Il donnait sa chance à tous
La danse et chorégraphe, Marie-Claude Pietragalla, en a profité et lui en est reconnaissante. "Si j'interroge mon coeur, évidemment, la disparition de Richard Martin, est très douloureuse parce que Richard et Françoise son épouse, c'était un membre de ma famille. Quand je suis arrivée à Marseille, ils m'ont accueillie les bras ouverts", s'émeut Marie-Claude Pietragalla.
Richard Martin aimait son théâtre Le Toursky plus que tout. Il avait le nez pour dénicher les talents, y compris dans le 3ème arrondissement de Marseille, l'un des quartiers les plus pauvres d'Europe.

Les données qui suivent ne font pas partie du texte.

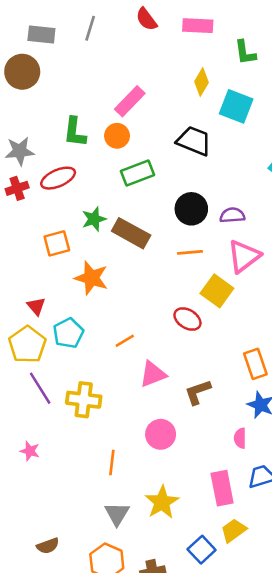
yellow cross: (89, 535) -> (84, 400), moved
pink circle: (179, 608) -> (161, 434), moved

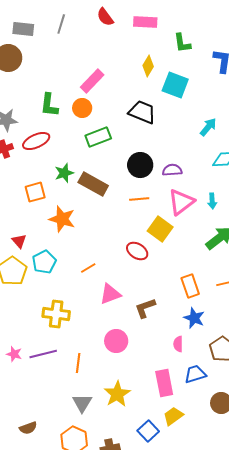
purple line: (40, 388) -> (43, 354), moved, turned -72

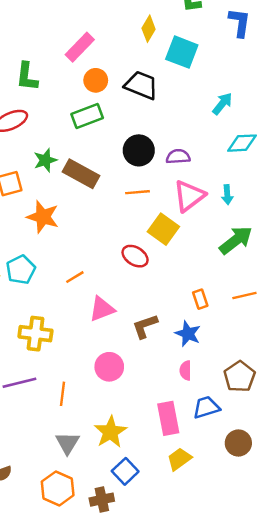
orange circle: (82, 108) -> (96, 80), moved
orange rectangle: (190, 286) -> (200, 299), size x0.7
blue star: (194, 318) -> (188, 334), moved
blue square: (148, 431) -> (125, 471), moved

Le comédien marseillais Bouchta le décrit avec tendresse, "Il m'a fait du bien. Il savait écouter. J'ai pleuré dans ses épaules, j'ai beaucoup pleuré. Mais dès que je l'ai vu dans ce théâtre, j'ai tout de suite remarqué sa tête de Gepetto, et je savais qu'il allait recoller mes morceaux, que j'étais son Pinocchio",
"Il aimait la vie, il aimait les animaux, il aimait les arbres, il aimait le soleil, il était émerveillé de ce monde. Il savait que le monde était mal, la guerre, l'intolérance, l'injustice, il savait tout ça mais il passer au-dessus de tout ça, il semait l'amour partout".
Un homme attaché à la liberté de l'Art
Et puis il y a les grèves de la faim, les combats contre les injustices, les batailles qu'il a toujours menées, pas pour lui, mais toujours pour les autres. Jusqu'au bout, le fondateur et infatigable directeur du théâtre Toursky s'est battu pour que son théâtre reste indépendant.
Le 7 février, Richard Martin avait entamé sa quatrième grève de la faim pour protester notamment contre une baisse de subventions par la mairie, qui pointait aussi une nécessaire mise en conformité de la convention d’occupation du théâtre, hébergé dans un bâtiment municipal. Richard Martin y avait surtout vu une manière de le pousser vers la sortie. Richard Martin y avait surtout vu une manière de le pousser vers la sortie.
«Ils pensent que je n’ai plus rien à dire ? Je suis peut-être un has been, mais pas dans la poésie !» leur renvoyait alors le comédien qui, dans son combat, avait reçu le soutien de nombreux artistes, signataires d'une pétition qui a réuni plus de 20 000 personnes.
"Richard Martin va manquer au théâtre au plan national comme international pour des raisons qui touchent vraiment à l'humanité la plus profonde. C'est un homme de paix, pour la paix, c'est un homme contre la guerre. Aujourd'hui, sa voix va manquer mais son souvenir est toujours présent, et je crois que personne ne pourra le déloger de ce théâtre", François Chaintron, président de l'association des amis de Richard Martin.